Audi Design Foundation funds sustainable designs

The Audi Design Foundation is to begin offering financial help to some of its former beneficiaries, in order to further their sustainable designs.



The Designs of Substance scheme takes British students to deprived areas of the world, where they are challenged to develop sustainable design solutions for local people.



Six product design students, three of whom benefited from the scheme in 2005 and three in 2007, will receive grants totalling between £30 000 and £60 000 to help get their ideas into production.



In 2005, Ravensbourne College of Design and Communication students Ben Feldman and Helen Wintermeyer and Nottingham Trent student Panos Vasilou were taken to Kylisha in South Africa. Feldman’s beeswax clean stove fuel, Wintermeyer’s multi-purpose wall hanging and Vasilou’s water-purifying pots are projects that will receive grants to be developed this year.



This year, Ravensbourne College students Maki Okawara and Max Frommeld and Kingston University student Nirmal Menon travelled to Mdanstane in South Africa. Frommeld’s laundry plunger, Okawara’s security barrier and Menon’s anti-leaking device for paraffin stoves will also benefit from development grants.



‘We have great hopes for the blanket and beeswax clean fuel and the other projects,’ says Audi Design Foundation manager Rebecca Edge. ‘Once we’ve been able to demonstrate use in one community, we will try to work with non-governmental organisations to disseminate the ideas into others.

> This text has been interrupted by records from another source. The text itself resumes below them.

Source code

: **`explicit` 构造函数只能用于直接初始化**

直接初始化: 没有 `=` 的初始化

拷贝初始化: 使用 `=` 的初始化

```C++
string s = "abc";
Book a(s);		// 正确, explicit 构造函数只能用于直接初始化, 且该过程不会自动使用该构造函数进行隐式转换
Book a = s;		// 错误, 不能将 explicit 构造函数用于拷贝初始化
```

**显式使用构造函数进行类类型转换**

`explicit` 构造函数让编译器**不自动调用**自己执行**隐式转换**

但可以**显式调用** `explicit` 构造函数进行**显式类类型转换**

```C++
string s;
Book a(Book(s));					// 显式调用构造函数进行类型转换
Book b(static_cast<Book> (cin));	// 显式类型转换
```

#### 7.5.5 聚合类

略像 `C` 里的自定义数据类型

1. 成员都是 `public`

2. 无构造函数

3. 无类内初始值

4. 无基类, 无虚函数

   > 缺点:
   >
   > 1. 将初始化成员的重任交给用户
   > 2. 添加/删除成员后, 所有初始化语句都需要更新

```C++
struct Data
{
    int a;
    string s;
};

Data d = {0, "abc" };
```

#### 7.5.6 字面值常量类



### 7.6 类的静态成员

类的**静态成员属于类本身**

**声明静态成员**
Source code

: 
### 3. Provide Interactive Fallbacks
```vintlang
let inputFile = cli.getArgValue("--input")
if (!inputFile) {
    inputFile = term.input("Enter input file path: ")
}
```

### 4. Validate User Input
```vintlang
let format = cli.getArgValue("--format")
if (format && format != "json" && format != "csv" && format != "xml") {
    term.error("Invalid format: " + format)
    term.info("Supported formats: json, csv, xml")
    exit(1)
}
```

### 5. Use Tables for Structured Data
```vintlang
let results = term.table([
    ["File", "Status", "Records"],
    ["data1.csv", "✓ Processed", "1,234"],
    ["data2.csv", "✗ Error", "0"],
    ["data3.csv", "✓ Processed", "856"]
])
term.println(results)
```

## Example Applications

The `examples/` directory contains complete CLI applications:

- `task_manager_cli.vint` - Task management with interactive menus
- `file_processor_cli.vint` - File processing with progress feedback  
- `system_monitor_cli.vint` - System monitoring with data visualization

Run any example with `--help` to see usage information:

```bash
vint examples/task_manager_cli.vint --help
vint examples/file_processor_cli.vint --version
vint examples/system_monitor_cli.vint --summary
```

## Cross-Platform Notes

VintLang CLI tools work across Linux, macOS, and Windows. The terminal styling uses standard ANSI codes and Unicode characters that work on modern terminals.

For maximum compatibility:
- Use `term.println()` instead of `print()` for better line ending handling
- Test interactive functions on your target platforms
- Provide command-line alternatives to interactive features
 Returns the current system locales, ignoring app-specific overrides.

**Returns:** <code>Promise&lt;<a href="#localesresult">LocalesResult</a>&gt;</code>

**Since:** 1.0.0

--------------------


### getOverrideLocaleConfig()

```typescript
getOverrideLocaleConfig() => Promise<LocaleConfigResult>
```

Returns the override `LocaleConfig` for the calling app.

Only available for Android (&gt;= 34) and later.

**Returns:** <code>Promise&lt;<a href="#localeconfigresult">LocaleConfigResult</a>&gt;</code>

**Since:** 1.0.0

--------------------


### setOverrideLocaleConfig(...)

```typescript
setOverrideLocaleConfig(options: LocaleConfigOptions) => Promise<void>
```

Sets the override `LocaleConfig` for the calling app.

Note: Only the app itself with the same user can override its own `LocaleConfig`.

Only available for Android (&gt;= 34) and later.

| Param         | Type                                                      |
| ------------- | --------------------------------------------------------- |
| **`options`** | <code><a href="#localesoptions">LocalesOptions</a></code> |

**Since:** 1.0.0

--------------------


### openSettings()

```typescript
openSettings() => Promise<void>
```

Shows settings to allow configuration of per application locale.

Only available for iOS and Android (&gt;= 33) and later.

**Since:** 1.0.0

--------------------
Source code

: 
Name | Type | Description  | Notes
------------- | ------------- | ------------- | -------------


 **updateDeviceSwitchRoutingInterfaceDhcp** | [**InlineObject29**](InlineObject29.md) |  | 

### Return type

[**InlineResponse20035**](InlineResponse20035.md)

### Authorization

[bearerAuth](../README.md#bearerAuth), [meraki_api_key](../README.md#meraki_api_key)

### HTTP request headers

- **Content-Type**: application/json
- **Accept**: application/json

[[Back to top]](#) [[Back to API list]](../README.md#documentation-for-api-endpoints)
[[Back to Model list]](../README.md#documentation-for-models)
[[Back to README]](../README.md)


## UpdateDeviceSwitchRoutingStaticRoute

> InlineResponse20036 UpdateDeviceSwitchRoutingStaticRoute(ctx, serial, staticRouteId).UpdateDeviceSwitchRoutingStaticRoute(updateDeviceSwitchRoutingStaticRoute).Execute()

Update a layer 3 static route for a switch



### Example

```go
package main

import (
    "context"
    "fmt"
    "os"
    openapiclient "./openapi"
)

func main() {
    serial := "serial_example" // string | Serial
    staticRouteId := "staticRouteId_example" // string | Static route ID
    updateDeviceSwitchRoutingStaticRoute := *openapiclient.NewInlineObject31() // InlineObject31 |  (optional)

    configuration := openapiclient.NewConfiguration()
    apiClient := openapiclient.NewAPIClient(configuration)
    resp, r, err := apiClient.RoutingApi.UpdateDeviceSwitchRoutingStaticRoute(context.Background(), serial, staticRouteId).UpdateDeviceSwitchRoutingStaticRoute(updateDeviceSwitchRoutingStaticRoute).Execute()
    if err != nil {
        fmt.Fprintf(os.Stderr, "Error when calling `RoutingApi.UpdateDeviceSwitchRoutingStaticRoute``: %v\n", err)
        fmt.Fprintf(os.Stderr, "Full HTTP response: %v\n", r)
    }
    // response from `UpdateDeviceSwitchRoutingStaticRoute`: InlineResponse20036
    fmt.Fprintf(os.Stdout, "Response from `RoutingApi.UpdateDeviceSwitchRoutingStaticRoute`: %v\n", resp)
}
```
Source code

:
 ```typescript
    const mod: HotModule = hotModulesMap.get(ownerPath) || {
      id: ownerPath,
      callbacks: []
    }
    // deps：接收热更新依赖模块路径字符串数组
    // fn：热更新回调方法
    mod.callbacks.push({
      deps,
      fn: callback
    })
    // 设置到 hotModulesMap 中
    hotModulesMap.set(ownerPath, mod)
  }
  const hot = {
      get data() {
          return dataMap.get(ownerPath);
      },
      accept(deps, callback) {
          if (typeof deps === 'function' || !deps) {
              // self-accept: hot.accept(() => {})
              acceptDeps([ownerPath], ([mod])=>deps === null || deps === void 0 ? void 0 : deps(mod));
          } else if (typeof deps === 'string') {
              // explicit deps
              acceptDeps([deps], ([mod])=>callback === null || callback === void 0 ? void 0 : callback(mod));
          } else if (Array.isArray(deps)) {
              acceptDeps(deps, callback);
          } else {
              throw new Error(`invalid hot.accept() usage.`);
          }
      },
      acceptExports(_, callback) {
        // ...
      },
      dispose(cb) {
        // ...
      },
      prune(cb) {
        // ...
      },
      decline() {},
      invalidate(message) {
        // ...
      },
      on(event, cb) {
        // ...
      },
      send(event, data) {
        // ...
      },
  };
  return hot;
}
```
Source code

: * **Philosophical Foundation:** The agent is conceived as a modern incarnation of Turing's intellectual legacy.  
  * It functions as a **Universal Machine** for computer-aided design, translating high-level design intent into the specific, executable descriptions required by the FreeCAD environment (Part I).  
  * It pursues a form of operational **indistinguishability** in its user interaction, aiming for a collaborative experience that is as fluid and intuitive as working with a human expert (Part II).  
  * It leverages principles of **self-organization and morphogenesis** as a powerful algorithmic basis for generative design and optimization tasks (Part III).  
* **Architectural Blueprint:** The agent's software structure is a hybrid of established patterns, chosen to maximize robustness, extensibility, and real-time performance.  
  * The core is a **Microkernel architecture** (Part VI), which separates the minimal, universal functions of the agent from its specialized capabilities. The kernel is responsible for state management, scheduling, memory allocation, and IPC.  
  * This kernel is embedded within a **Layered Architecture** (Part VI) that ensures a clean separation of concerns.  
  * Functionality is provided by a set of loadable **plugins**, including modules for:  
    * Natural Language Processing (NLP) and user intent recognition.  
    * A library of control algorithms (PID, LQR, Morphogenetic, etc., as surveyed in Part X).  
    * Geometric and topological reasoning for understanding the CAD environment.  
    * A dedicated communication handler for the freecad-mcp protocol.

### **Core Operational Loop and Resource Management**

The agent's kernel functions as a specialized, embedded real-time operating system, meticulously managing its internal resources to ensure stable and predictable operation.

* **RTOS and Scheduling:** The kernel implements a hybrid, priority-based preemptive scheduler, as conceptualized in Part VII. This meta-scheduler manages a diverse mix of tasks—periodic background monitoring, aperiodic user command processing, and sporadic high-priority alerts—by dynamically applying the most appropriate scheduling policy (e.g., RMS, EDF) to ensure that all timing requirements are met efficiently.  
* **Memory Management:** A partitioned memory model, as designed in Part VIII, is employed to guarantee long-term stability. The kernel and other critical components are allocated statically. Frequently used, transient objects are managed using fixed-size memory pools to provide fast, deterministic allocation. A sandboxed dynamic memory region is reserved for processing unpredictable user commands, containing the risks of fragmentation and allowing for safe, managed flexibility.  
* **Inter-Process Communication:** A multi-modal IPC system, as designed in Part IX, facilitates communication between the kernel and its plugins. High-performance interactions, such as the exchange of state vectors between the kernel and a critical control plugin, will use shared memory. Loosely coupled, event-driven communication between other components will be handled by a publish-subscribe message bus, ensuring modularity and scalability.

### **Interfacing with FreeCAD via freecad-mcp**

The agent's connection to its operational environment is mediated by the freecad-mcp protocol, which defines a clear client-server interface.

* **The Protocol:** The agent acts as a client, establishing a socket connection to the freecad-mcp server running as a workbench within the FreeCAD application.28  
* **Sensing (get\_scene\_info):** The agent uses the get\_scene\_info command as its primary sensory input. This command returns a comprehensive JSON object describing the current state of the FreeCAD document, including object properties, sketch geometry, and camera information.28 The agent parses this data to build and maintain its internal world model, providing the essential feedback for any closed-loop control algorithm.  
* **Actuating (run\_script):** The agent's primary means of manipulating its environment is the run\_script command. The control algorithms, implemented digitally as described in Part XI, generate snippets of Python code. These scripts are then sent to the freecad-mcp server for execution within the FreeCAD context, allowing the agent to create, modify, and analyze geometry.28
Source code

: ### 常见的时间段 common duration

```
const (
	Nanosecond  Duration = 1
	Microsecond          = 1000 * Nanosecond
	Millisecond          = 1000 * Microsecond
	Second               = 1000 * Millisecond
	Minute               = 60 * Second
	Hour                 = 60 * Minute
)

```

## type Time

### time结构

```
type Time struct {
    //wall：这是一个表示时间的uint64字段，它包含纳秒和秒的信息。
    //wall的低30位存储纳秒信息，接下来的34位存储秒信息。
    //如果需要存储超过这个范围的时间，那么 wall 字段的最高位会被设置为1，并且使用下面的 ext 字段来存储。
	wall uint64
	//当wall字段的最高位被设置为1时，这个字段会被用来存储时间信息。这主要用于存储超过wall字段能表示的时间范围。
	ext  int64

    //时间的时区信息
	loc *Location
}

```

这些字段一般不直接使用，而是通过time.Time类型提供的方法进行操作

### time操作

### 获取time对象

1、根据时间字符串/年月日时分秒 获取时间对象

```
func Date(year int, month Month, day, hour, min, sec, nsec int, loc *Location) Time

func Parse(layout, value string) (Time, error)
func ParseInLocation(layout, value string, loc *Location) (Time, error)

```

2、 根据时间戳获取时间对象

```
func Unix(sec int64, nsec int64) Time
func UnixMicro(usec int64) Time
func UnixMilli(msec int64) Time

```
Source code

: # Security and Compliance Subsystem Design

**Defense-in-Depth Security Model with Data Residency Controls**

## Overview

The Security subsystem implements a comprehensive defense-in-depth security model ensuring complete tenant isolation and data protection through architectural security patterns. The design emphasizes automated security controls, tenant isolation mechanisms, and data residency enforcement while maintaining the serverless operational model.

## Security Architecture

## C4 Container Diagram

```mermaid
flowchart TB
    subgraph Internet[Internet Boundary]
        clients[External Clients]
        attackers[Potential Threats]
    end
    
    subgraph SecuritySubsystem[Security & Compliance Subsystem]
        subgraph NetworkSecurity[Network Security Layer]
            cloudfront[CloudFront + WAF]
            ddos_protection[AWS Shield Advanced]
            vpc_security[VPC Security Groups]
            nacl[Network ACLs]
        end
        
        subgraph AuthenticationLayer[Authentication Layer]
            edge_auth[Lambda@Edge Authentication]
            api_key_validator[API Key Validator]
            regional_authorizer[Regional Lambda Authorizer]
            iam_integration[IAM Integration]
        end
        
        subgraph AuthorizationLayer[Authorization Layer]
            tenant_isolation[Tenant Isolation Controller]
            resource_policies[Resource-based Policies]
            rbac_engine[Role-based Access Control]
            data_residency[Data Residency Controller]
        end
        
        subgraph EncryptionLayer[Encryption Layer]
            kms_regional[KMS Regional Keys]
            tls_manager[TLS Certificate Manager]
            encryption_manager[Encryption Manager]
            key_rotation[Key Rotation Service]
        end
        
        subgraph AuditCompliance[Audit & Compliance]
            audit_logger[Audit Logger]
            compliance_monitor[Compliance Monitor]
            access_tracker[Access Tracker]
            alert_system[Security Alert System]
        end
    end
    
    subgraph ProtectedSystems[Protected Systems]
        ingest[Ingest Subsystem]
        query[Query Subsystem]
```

‘We really hope that there will be a roll-out of these initiatives, with the help of the local councils,’ she added.



The foundation has also announced that it is donating £80 000 to support three medical and inclusive design projects this year, under its other funding programme, Designs for Life.



A £35 722 grant was awarded to product designer Philip Greer and a team from the Royal College of Art for their ‘tongue sucker’. The suction device enables people without medical training to clear the airways of accident victims.



University of Strathclyde postgraduate student Leona Morten will receive a grant of £14 960 to advance her lightweight and recyclable prosthetic limb design.



The final grant of £30 577 was awarded to wheelchair charity Motivation for its low-cost sports wheelchair design.



All three will be funded to the prototype stage of development.